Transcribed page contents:
┏━━
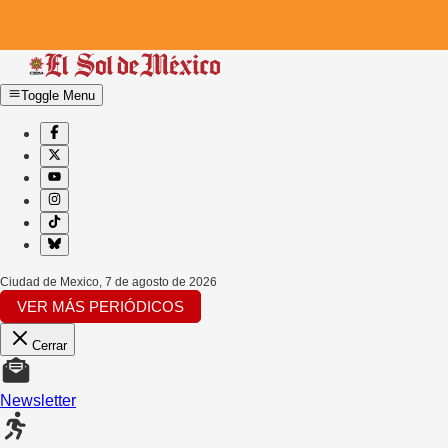
Toggle Menu
Ciudad de Mexico
,
7 de agosto de 2026
VER MÁS PERIÓDICOS
Cerrar
Newsletter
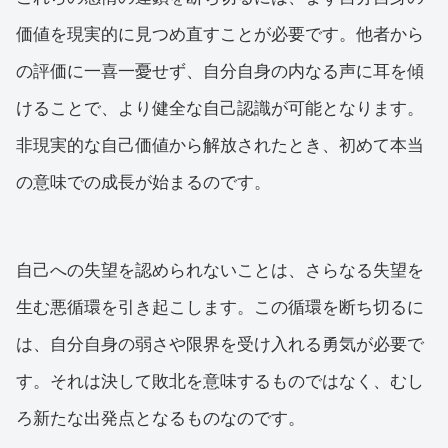
価値を現実的に見つめ直すことが必要です。他者から
の評価に一喜一憂せず、自分自身の内なる声に耳を傾
けることで、より健全な自己認識が可能となります。
非現実的な自己価値から解放されたとき、初めて本当
の意味での成長が始まるのです。
自己への失望を認められないことは、さらなる失望を
生む悪循環を引き起こします。この循環を断ち切るに
は、自分自身の弱さや限界を受け入れる勇気が必要で
す。それは決して敗北を意味するものではなく、むし
ろ新たな出発点となるものなのです。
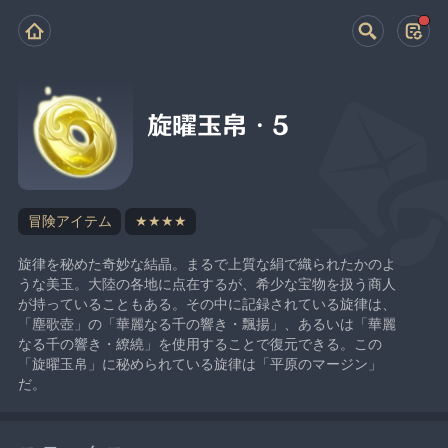
旋曜玉帛・5
冒険アイテム
★★★★
旋律を秘めた奇妙な結晶。まるで上質な絹で織られたかのよ
うな美玉。大陸の各地に点在するが、希少な宝物を扱う商人
が持っていることもある。その中に記録されている旋律は、
「塵歌壺」の「華麗なる千の響き・飄揚」、あるいは「華麗
なる千の響き・繚繞」を使用することで復元できる。この
「旋曜玉帛」に秘められている旋律は「平原のマージン」
だ。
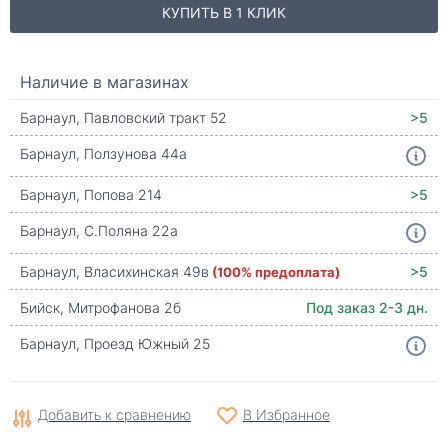
КУПИТЬ В 1 КЛИК
Наличие в магазинах
Барнаул, Павловский тракт 52
>5
Барнаул, Ползунова 44а
Барнаул, Попова 214
>5
Барнаул, С.Поляна 22а
Барнаул, Власихинская 49в
(100% предоплата)
>5
Бийск, Митрофанова 2б
Под заказ 2-3 дн.
Барнаул, Проезд Южный 25
Добавить к сравнению
В Избранное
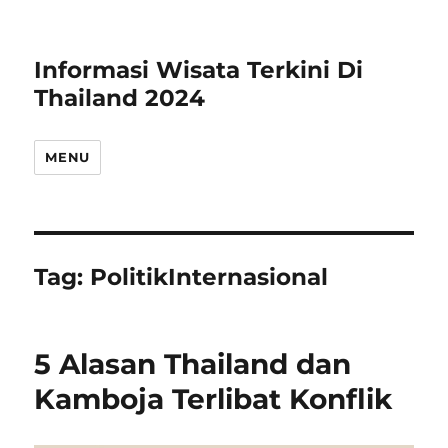
Informasi Wisata Terkini Di
Thailand 2024
MENU
Tag:
PolitikInternasional
5 Alasan Thailand dan
Kamboja Terlibat Konflik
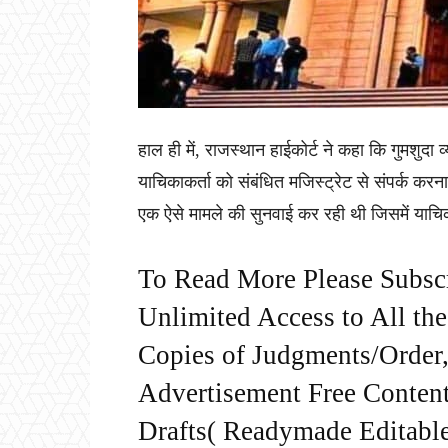
हाल ही में, राजस्थान हाईकोर्ट ने कहा कि गुमशुदा 
याचिकाकर्ता को संबंधित मजिस्ट्रेट से संपर्क करना
एक ऐसे मामले की सुनवाई कर रही थी जिसमें याचिका
To Read More Please Subsc
Unlimited Access to All th
Copies of Judgments/Order, 
Advertisement Free Content
Drafts( Readymade Editable 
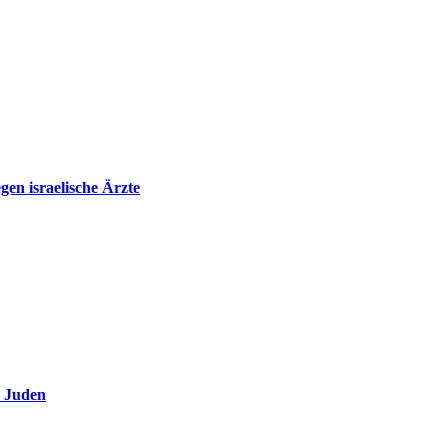
en israelische Ärzte
e Juden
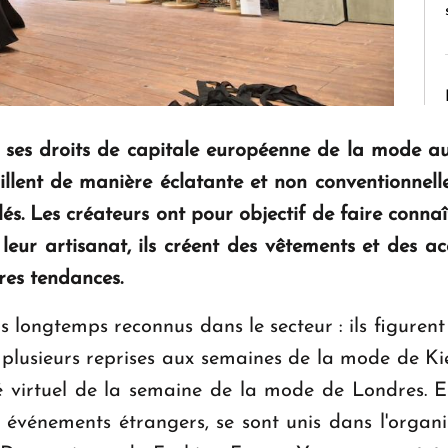
 ses droits de capitale européenne de la mode aux
illent de manière éclatante et non conventionnelle
lés.
Les créateurs ont pour objectif de faire conna
 leur artisanat, ils créent des vêtements et des acc
ères tendances.
s longtemps reconnus dans le secteur : ils figure
 plusieurs reprises aux semaines de la mode de Kiev
lé virtuel de la semaine de la mode de Londres. En
x événements étrangers, se sont unis dans l'orga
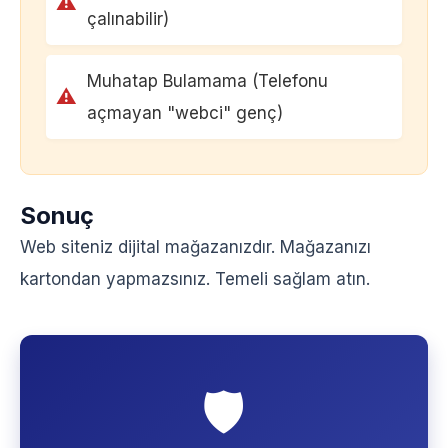
⚠
çalınabilir)
Muhatap Bulamama (Telefonu
⚠
açmayan "webci" genç)
Sonuç
Web siteniz dijital mağazanızdır. Mağazanızı
kartondan yapmazsınız. Temeli sağlam atın.
🛡️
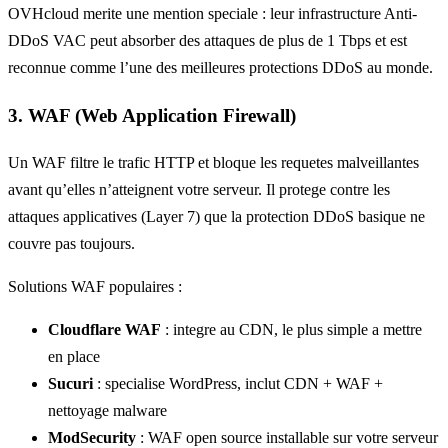
OVHcloud merite une mention speciale : leur infrastructure Anti-
DDoS VAC peut absorber des attaques de plus de 1 Tbps et est
reconnue comme l’une des meilleures protections DDoS au monde.
3. WAF (Web Application Firewall)
Un WAF filtre le trafic HTTP et bloque les requetes malveillantes
avant qu’elles n’atteignent votre serveur. Il protege contre les
attaques applicatives (Layer 7) que la protection DDoS basique ne
couvre pas toujours.
Solutions WAF populaires :
Cloudflare WAF
: integre au CDN, le plus simple a mettre
en place
Sucuri
: specialise WordPress, inclut CDN + WAF +
nettoyage malware
ModSecurity
: WAF open source installable sur votre serveur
┗━━
HOW TO COMPLETE THIS TASK:
Please reproduce the entries above line by line, exactly, leaving out each image.

OUTPUT FOR THIS EXERCISE:
Toggle Menu
Ciudad de Mexico
,
7 de agosto de 2026
VER MÁS PERIÓDICOS
Cerrar
Newsletter
価値を現実的に見つめ直すことが必要です。他者から
の評価に一喜一憂せず、自分自身の内なる声に耳を傾
けることで、より健全な自己認識が可能となります。
非現実的な自己価値から解放されたとき、初めて本当
の意味での成長が始まるのです。
自己への失望を認められないことは、さらなる失望を
生む悪循環を引き起こします。この循環を断ち切るに
は、自分自身の弱さや限界を受け入れる勇気が必要で
す。それは決して敗北を意味するものではなく、むし
ろ新たな出発点となるものなのです。
旋曜玉帛・5
冒険アイテム
★★★★
旋律を秘めた奇妙な結晶。まるで上質な絹で織られたかのよ
うな美玉。大陸の各地に点在するが、希少な宝物を扱う商人
が持っていることもある。その中に記録されている旋律は、
「塵歌壺」の「華麗なる千の響き・飄揚」、あるいは「華麗
なる千の響き・繚繞」を使用することで復元できる。この
「旋曜玉帛」に秘められている旋律は「平原のマージン」
だ。
КУПИТЬ В 1 КЛИК
Наличие в магазинах
Барнаул, Павловский тракт 52
>5
Барнаул, Ползунова 44а
Барнаул, Попова 214
>5
Барнаул, С.Поляна 22а
Барнаул, Власихинская 49в
(100% предоплата)
>5
Бийск, Митрофанова 2б
Под заказ 2-3 дн.
Барнаул, Проезд Южный 25
Добавить к сравнению
В Избранное
Informasi Wisata Terkini Di
Thailand 2024
MENU
Tag:
PolitikInternasional
5 Alasan Thailand dan
Kamboja Terlibat Konflik
हाल ही में, राजस्थान हाईकोर्ट ने कहा कि गुमशुदा 
याचिकाकर्ता को संबंधित मजिस्ट्रेट से संपर्क करना
एक ऐसे मामले की सुनवाई कर रही थी जिसमें याचिका
To Read More Please Subsc
Unlimited Access to All th
Copies of Judgments/Order, 
Advertisement Free Content
Drafts( Readymade Editable 
en israelische Ärzte
e Juden
 ses droits de capitale européenne de la mode aux
illent de manière éclatante et non conventionnelle
lés.
Les créateurs ont pour objectif de faire conna
 leur artisanat, ils créent des vêtements et des acc
ères tendances.
s longtemps reconnus dans le secteur : ils figure
 plusieurs reprises aux semaines de la mode de Kiev
lé virtuel de la semaine de la mode de Londres. En
x événements étrangers, se sont unis dans l'orga
⚠
çalınabilir)
Muhatap Bulamama (Telefonu
⚠
açmayan "webci" genç)
Sonuç
Web siteniz dijital mağazanızdır. Mağazanızı
kartondan yapmazsınız. Temeli sağlam atın.
🛡️
OVHcloud merite une mention speciale : leur infrastructure Anti-
DDoS VAC peut absorber des attaques de plus de 1 Tbps et est
reconnue comme l’une des meilleures protections DDoS au monde.
3. WAF (Web Application Firewall)
Un WAF filtre le trafic HTTP et bloque les requetes malveillantes
avant qu’elles n’atteignent votre serveur. Il protege contre les
attaques applicatives (Layer 7) que la protection DDoS basique ne
couvre pas toujours.
Solutions WAF populaires :
Cloudflare WAF
: integre au CDN, le plus simple a mettre
en place
Sucuri
: specialise WordPress, inclut CDN + WAF +
nettoyage malware
ModSecurity
: WAF open source installable sur votre serveur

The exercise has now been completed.